On the eve of two days of public regulatory hearings Wednesday and Thursday, Southern California Gas Co. (SoCalGas) released a progress report Monday, alleging that the shuttered Aliso Canyon underground natural gas storage facility is “safe and fit for service. The utility said resumption of gas injections is critical to regional energy reliability.
“There is no dependency on, or need to wait for, the results of the [ongoing] root cause analysis,” SoCalGas officials said.
Through its work to test and enhance the 86 Bcf capacity storage field, SoCalGas has demonstrated that the facility is safe to resume injection operations, the Los Angeles-based Sempra Energy gas-only utility said. A four-month methane leak was stopped a year ago.
Comprehensive testing, which is still ongoing, physical changes in all of the facility’s 114 storage wells, and restrictions for flowing gas only through newly installed inner metal tubing combine to make the facility safe to resume operations, according to SoCalGas. Independent investigators are still examining the root causes of the leak, and there is no target date for publishing their conclusions.
Last November, SoCalGas filed with the California Public Utilities Commission (CPUC) to resume operations at Aliso Canyon, but more recently the CPUC outlined plans for taking up to two years to determine whether a reduced level of operations can be resumed and under what circumstances.

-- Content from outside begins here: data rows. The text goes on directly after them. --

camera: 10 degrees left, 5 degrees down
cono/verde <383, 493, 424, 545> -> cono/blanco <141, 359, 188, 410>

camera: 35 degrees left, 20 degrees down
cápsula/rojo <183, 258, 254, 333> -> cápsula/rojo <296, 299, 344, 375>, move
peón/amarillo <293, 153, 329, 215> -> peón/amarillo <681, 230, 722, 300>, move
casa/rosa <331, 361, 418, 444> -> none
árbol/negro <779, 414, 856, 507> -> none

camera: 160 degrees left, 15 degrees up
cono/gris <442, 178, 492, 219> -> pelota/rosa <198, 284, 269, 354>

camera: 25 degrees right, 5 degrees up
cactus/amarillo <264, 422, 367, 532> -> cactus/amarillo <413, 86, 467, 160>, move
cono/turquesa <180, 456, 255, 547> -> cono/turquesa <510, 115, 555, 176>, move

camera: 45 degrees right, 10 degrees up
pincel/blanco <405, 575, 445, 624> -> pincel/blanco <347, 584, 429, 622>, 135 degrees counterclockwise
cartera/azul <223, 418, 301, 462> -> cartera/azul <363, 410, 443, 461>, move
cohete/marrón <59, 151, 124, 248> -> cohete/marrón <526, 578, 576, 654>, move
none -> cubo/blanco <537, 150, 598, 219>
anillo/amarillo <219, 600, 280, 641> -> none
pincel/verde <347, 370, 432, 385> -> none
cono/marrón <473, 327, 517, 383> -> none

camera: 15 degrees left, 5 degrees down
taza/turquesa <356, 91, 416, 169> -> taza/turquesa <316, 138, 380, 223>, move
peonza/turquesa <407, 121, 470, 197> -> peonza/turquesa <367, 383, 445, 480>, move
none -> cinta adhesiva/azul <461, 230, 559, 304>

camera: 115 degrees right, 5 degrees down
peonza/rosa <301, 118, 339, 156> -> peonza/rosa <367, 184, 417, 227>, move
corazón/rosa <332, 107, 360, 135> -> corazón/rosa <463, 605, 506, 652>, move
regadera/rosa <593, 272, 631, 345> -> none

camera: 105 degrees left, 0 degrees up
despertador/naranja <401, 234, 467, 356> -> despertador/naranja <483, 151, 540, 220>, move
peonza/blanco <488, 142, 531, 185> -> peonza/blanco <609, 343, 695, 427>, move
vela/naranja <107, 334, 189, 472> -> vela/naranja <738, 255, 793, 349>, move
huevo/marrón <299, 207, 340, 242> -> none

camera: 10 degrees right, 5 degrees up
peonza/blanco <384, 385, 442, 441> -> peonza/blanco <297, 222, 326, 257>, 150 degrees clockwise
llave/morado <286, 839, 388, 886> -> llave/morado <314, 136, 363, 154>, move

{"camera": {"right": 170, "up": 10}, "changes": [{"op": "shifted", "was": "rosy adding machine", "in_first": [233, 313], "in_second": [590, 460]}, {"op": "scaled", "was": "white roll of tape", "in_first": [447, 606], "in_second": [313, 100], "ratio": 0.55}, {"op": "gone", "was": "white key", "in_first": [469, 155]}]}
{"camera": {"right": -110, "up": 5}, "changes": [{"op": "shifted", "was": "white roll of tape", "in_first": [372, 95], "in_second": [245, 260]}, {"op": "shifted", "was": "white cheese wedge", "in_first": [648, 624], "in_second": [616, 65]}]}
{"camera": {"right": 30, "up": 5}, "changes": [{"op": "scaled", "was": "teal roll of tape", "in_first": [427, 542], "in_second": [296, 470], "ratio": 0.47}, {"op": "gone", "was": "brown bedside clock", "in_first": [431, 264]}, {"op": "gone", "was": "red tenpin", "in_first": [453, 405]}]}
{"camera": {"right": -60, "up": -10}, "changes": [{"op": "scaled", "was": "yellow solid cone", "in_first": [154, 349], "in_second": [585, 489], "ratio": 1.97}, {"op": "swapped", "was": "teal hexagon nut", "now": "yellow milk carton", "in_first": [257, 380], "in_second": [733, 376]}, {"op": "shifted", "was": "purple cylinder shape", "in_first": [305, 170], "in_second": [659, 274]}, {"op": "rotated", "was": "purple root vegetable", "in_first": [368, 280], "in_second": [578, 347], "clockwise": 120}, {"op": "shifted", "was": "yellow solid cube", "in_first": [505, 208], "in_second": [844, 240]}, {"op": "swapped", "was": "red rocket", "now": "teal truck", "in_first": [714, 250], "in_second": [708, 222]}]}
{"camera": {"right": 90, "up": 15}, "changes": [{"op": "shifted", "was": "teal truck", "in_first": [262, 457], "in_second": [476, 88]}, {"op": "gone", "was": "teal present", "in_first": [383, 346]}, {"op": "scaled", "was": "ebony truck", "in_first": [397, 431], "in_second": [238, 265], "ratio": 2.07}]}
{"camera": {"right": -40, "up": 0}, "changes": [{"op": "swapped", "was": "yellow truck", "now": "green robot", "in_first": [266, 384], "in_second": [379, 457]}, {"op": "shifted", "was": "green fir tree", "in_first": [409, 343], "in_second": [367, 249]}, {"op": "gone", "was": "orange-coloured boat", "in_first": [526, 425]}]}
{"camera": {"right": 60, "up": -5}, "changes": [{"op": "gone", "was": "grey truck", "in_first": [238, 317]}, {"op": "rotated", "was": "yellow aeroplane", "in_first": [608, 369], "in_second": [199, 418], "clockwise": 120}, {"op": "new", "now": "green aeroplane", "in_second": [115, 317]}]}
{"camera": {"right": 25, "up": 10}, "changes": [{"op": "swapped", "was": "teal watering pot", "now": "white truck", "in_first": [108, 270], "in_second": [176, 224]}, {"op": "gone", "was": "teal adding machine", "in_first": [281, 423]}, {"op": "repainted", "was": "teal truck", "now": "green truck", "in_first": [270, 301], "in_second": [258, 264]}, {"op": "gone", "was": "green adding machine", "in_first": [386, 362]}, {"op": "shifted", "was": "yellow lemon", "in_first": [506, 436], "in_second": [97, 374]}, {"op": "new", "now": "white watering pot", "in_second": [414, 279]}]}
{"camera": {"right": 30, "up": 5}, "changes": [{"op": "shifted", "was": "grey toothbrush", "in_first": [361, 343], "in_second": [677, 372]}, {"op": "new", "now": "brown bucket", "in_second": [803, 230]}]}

SoCalGas’ report on Monday said the utility has gone “beyond the requirements of regulations and state law” in making several enhancements, including replacing the inner metal tubing of every well (34) that has been approved by the state’s Division of Oil, Gas and Geothermal Resources (DOGGR).
“In total, nearly 50 miles of new steel piping has been installed,” a SoCalGas spokesperson said. “[The utility] has invested in system upgrades that enhance the operation and safety of natural gas storage wells at Aliso Canyon.”
The enhancements were summarized by SoCalGas in its report as:
Previously to boost injection/withdrawal capabilities, SoCalGas would pull gas volumes through both the inner tubing and the casing.
“Well inspections at Aliso Canyon continue to be in compliance with applicable regulations and state law,” SoCalGas said in its latest report. As of Jan. 20, all of the storage wells (114) had completed the first phase of required tests, and 113 of them have moved to the second phase. Of the second phase tested wells, 38 have completed all the tests, and 34 have been approved by DOGGR.
In the months ahead, the CPUC and DOGGR will need to determine if Aliso can be closed entirely as nearby residents and some environmental groups are advocating without risking future gas and electricity shortages. And if it is determined that the facility is crucial to long-term gas/power reliability as the utilities argue, then what is the acceptable level of operations at the facility?
The heads of DOGGR and the CPUC, along with a third-party facilitator from California State University, Sacramento, will host the two days of public hearings, at which it is expected that members of the Save Porter Ranch residents’ organization, the environmental group Food & Water Watch, and various local elected officials will argue that Aliso must be closed.